* What this exercise asks
(A) Answer these questions from the passage on world cultural heritage periods:
(i) Into how many periods is the heritage era simplified?
(ii) Which years does the Revolution and Industry period cover?
(iii) What two calculations are used to describe the concentration of heritage quantity and the richness of heritage types?
(B) Write down a portion of the passage on world cultural heritage periods word for word. Begin at the words "With the support" and stop after "and Superpowers (1914–2011).".
(C) Resume the passage on the spatial–temporal characteristics of world cultural heritage after its last sentence, and keep writing it.

* Text passage
········

With the support of fine heritage era attribute information, referring to the Smithsonian Institution's division rules for known human history [31, 32], the heritage era is simplified into eight periods, corresponding to different cultural periods (Table 3): Human Origin (8 MYA-3000BCE), Early Civilization (3000-700BCE), the Classic Age (700BCE-600CE), Trade and Invention (600–1450), The Reformation and Exploration (1450–1700, which corresponds to the era of great navigation and colonialism originating in Europe), Revolution and Industry (1700–1850), Progress and Empire (1850–1914, corresponding to the era of imperialism in Europe), and Technology and Superpowers (1914–2011).

Table 3 Cultural period and time period

Quantitative characterization of the spatial–temporal characteristics of world cultural heritage

To fully reveal the difference and imbalance of the number of heritage sites between regions or countries, this study evaluates the influence of regions and the historical integrity of heritage by modelling the number of regional heritage sites and evaluates the attention and advantage of world cultural heritage at the national scale and the historical richness of heritage by statistical frequency and peak value. By calculating the density of heritage and the overlap rate between basic types, the concentration degree of heritage quantity at different times and the richness of heritage types and their changes over time are described.

········

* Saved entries
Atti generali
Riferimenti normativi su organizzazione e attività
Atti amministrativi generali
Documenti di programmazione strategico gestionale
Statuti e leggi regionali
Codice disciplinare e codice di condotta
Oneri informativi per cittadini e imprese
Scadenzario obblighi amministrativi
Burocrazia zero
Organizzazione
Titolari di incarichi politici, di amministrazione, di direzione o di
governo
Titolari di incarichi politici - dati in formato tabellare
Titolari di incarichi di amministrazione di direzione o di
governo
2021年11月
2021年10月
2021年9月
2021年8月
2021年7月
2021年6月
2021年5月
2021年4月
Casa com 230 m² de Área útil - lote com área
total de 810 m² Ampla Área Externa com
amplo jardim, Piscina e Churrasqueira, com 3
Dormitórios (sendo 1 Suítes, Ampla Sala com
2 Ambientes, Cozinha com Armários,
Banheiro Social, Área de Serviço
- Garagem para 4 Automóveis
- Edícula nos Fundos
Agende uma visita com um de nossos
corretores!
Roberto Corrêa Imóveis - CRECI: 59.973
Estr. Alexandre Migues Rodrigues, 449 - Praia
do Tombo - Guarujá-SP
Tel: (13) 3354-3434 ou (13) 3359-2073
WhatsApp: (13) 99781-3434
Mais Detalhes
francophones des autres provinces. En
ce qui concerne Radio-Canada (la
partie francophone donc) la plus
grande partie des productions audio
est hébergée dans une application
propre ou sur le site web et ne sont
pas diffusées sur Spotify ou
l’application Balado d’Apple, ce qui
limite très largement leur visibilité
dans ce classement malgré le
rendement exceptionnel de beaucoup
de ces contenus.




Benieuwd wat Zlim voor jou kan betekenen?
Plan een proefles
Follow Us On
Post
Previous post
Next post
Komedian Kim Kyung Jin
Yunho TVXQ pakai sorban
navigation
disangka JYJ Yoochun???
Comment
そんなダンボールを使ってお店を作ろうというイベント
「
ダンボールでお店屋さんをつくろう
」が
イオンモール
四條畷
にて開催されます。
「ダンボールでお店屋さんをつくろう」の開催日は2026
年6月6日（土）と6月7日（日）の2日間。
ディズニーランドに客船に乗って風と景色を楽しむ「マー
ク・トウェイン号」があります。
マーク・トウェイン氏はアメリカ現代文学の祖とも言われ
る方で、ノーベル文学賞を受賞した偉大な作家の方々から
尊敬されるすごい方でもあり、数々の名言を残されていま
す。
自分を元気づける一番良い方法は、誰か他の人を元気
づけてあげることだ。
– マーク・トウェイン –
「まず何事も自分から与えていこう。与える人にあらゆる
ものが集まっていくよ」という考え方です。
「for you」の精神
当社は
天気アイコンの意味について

········

* Answers to the tasks
(A)
(i) Eight periods.
(ii) 1700–1850.
(iii) The density of heritage and the overlap rate between basic types.

(B)
With the support of fine heritage era attribute information, referring to the Smithsonian Institution's division rules for known human history [31, 32], the heritage era is simplified into eight periods, corresponding to different cultural periods (Table 3): Human Origin (8 MYA-3000BCE), Early Civilization (3000-700BCE), the Classic Age (700BCE-600CE), Trade and Invention (600–1450), The Reformation and Exploration (1450–1700, which corresponds to the era of great navigation and colonialism originating in Europe), Revolution and Industry (1700–1850), Progress and Empire (1850–1914, corresponding to the era of imperialism in Europe), and Technology and Superpowers (1914–2011).

(C)
Time series modelling

Based on the number of new heritage sites (x) and the total number of heritage sites (y) globally in a certain period in each region, the impact coefficient of each region relative to the world is obtained by modelling in a time series. The formula is as follows:

$$\begin{array}{*{20}l} {y = {\text{a}}x + {\text{b}}} \hfill \\ {x \in \left\{ {x_{1} ,x_{2} ,...,x_{n} } \right\};y \in \left\{ {y_{1} ,y_{2} ,...,y_{n} } \right\}} \hfill \\ {SSR = \sum\limits_{{i = \{ 1,n\} }} {(\mathop {y_{i} }\limits^{ \wedge } - \overline{y} )^{2} } ;SST = \sum\limits_{{i = \{ 1,n\} }} {(y_{i} - \overline{y} )^{2} } } \hfill \\ {R^{2} = \frac{{SSR}}{{SST}}} \hfill \\ \end{array}$$
(1)

In the formula, ‘a’ and ‘b’ are the regression coefficient and constant, respectively. The identifier xi refers to the number of heritage sites in a certain region at a certain time point or period; yi refers to the total number of new heritage sites in the world at a certain time point or period; SSR is the sum of regression squares; and SST is the sum of total squares. When the time variable is the inscription time, i corresponds to the year. For example, as the span 1978–2019 contains 42 years, i ranges from 1 to 42. When the time variable is the heritage era, i corresponds to the heritage era, such as the 8 periods (Table 3); thus, i ranges from 1 to 8.

When the time variable is the inscription year of heritage, the influence coefficient R2 represents the region's influence on the number of world cultural heritage sites in this period, which is defined as the "heritage represent degree". When the heritage era is selected as the time variable, the influence coefficient R2 can reflect the historical integrity represented by the WC of each region, which is defined as the "heritage integrity degree".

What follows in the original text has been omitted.